• [Required task] Copy out the records without any changes, beginning with their first line and stopping after the line that contains "scientific name: Emilia lisowskiana". Include that final line.

───── Data section ─────

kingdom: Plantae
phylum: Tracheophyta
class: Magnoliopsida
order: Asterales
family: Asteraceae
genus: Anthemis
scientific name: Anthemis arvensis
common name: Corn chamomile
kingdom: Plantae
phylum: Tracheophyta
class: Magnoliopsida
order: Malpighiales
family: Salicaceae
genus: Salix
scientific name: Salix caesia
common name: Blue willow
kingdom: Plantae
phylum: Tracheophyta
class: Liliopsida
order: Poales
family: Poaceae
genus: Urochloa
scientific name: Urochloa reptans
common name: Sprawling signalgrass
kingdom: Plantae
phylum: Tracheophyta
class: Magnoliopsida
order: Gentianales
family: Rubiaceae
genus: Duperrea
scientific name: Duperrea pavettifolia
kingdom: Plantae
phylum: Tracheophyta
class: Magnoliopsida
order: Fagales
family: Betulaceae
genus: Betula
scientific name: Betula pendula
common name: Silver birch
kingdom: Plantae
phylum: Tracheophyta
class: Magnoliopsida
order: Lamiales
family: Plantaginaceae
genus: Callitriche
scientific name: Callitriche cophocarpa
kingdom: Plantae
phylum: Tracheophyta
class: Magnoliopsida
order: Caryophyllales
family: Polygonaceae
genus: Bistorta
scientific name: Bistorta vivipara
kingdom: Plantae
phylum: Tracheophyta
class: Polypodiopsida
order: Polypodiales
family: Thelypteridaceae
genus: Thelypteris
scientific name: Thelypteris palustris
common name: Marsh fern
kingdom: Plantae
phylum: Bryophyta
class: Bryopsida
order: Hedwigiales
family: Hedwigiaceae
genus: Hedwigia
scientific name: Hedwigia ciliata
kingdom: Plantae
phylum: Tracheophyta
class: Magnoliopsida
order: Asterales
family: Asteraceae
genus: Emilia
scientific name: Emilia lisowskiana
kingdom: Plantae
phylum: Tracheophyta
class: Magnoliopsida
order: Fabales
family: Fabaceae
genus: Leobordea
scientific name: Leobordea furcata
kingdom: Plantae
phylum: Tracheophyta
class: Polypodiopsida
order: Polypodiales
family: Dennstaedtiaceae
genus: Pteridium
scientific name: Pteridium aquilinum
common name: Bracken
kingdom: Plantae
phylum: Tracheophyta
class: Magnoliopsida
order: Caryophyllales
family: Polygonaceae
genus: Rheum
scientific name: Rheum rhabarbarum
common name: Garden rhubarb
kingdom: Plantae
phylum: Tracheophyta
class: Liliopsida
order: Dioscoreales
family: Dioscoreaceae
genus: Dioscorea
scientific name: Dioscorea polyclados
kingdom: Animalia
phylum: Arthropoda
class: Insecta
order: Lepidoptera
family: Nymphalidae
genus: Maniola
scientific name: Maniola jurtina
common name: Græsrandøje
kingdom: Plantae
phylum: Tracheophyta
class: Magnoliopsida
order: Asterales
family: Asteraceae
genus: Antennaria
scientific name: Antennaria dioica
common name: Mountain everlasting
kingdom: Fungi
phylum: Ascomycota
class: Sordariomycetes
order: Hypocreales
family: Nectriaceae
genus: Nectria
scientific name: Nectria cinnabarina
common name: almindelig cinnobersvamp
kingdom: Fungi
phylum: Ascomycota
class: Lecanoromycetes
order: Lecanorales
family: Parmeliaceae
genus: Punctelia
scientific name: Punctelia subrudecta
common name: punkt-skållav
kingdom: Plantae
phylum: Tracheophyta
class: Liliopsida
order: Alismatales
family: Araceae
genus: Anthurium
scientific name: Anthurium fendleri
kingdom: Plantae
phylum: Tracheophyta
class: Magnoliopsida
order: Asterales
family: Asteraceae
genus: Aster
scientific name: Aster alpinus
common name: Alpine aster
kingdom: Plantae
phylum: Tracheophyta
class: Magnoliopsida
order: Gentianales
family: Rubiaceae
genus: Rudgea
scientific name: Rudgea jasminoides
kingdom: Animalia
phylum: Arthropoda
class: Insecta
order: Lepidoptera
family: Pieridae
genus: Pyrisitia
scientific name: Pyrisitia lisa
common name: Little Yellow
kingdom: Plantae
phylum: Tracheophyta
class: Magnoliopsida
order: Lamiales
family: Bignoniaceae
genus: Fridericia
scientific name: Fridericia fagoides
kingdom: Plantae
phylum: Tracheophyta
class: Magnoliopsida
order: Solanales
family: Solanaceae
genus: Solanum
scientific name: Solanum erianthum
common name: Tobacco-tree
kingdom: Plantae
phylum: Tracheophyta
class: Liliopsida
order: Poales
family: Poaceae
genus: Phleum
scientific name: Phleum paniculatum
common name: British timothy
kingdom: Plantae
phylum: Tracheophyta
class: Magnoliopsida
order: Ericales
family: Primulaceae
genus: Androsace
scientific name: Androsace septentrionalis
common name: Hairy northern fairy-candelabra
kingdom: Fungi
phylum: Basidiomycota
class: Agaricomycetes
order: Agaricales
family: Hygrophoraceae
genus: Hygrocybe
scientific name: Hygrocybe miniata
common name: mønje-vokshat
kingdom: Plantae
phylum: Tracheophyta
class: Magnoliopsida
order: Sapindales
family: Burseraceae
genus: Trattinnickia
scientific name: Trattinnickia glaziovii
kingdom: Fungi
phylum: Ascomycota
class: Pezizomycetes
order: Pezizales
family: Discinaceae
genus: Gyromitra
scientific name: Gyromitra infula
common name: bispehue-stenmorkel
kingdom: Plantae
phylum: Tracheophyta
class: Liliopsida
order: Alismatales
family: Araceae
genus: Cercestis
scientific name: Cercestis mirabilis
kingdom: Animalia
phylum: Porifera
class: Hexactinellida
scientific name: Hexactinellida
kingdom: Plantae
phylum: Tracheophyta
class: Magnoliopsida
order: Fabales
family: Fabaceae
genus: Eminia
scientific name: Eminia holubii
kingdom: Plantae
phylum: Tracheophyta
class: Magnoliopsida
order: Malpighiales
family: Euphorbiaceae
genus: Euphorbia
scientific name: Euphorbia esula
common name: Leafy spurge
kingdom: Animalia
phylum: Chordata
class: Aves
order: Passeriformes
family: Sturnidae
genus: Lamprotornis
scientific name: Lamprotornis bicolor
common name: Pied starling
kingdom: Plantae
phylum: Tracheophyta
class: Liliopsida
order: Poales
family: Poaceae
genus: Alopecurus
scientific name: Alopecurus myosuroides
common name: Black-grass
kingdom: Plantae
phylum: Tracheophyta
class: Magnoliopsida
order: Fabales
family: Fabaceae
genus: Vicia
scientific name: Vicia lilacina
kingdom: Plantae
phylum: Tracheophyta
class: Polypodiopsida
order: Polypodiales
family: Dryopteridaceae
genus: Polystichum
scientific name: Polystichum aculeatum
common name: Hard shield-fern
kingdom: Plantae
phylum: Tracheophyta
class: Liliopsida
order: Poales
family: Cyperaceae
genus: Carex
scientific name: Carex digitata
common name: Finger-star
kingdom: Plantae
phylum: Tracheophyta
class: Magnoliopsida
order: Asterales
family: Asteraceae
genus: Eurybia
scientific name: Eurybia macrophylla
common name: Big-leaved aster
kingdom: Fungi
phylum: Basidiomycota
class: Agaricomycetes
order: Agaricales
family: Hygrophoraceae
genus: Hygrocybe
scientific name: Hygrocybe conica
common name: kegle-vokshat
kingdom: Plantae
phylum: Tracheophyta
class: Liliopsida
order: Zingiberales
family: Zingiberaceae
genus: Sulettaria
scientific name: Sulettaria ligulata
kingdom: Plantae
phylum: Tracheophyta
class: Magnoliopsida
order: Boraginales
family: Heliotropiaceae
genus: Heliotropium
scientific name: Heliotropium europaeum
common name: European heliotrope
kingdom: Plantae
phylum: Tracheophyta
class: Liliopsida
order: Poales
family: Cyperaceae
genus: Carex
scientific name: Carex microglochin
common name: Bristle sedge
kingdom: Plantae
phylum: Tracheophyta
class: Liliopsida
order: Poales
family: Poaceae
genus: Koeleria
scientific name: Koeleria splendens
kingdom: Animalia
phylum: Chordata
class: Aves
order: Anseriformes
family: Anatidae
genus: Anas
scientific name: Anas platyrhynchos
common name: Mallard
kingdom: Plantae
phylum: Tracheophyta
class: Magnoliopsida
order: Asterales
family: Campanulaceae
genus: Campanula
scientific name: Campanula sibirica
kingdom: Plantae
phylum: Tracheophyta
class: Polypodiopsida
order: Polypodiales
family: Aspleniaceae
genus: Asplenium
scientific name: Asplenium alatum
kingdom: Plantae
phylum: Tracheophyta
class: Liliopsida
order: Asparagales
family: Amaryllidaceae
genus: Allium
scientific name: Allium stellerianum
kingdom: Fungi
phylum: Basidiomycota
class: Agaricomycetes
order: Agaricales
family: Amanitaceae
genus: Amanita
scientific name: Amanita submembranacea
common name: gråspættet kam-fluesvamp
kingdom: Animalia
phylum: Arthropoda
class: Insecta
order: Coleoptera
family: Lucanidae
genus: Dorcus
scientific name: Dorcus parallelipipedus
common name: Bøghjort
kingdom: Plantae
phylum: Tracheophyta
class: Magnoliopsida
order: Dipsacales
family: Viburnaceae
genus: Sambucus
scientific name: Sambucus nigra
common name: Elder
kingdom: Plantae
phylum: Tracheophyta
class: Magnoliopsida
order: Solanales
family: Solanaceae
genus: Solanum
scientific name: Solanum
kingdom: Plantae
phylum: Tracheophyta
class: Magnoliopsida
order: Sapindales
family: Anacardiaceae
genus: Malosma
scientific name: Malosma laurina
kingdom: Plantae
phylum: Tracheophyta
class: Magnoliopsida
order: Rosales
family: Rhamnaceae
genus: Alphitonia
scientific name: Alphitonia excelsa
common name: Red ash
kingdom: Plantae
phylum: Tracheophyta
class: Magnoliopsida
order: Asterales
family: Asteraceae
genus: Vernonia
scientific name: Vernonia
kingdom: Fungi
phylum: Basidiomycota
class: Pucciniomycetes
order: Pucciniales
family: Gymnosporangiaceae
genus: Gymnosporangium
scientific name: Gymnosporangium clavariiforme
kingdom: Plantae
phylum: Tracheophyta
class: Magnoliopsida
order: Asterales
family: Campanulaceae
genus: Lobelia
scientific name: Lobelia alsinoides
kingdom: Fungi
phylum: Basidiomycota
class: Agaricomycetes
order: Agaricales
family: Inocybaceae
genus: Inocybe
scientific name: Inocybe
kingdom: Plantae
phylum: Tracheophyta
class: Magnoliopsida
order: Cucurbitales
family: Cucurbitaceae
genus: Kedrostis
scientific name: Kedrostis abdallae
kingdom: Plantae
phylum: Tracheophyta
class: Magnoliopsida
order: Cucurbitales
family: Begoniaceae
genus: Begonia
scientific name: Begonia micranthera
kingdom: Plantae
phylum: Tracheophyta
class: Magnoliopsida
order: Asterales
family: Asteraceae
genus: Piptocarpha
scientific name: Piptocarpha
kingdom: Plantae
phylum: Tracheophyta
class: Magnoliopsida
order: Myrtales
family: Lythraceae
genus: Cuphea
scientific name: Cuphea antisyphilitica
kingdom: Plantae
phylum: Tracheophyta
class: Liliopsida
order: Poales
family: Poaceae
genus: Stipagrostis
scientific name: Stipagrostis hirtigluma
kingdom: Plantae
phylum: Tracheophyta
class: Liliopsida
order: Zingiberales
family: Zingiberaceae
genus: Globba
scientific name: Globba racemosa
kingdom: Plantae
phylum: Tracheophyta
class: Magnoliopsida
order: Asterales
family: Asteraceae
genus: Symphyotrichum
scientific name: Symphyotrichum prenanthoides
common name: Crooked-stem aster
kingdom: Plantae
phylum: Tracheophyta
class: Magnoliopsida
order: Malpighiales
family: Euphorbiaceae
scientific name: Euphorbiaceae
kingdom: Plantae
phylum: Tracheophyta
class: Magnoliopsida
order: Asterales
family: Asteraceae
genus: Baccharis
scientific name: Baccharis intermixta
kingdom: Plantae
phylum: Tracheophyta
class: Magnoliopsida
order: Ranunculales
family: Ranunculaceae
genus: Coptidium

─────

• [Written solution]
kingdom: Plantae
phylum: Tracheophyta
class: Magnoliopsida
order: Asterales
family: Asteraceae
genus: Anthemis
scientific name: Anthemis arvensis
common name: Corn chamomile
kingdom: Plantae
phylum: Tracheophyta
class: Magnoliopsida
order: Malpighiales
family: Salicaceae
genus: Salix
scientific name: Salix caesia
common name: Blue willow
kingdom: Plantae
phylum: Tracheophyta
class: Liliopsida
order: Poales
family: Poaceae
genus: Urochloa
scientific name: Urochloa reptans
common name: Sprawling signalgrass
kingdom: Plantae
phylum: Tracheophyta
class: Magnoliopsida
order: Gentianales
family: Rubiaceae
genus: Duperrea
scientific name: Duperrea pavettifolia
kingdom: Plantae
phylum: Tracheophyta
class: Magnoliopsida
order: Fagales
family: Betulaceae
genus: Betula
scientific name: Betula pendula
common name: Silver birch
kingdom: Plantae
phylum: Tracheophyta
class: Magnoliopsida
order: Lamiales
family: Plantaginaceae
genus: Callitriche
scientific name: Callitriche cophocarpa
kingdom: Plantae
phylum: Tracheophyta
class: Magnoliopsida
order: Caryophyllales
family: Polygonaceae
genus: Bistorta
scientific name: Bistorta vivipara
kingdom: Plantae
phylum: Tracheophyta
class: Polypodiopsida
order: Polypodiales
family: Thelypteridaceae
genus: Thelypteris
scientific name: Thelypteris palustris
common name: Marsh fern
kingdom: Plantae
phylum: Bryophyta
class: Bryopsida
order: Hedwigiales
family: Hedwigiaceae
genus: Hedwigia
scientific name: Hedwigia ciliata
kingdom: Plantae
phylum: Tracheophyta
class: Magnoliopsida
order: Asterales
family: Asteraceae
genus: Emilia
scientific name: Emilia lisowskiana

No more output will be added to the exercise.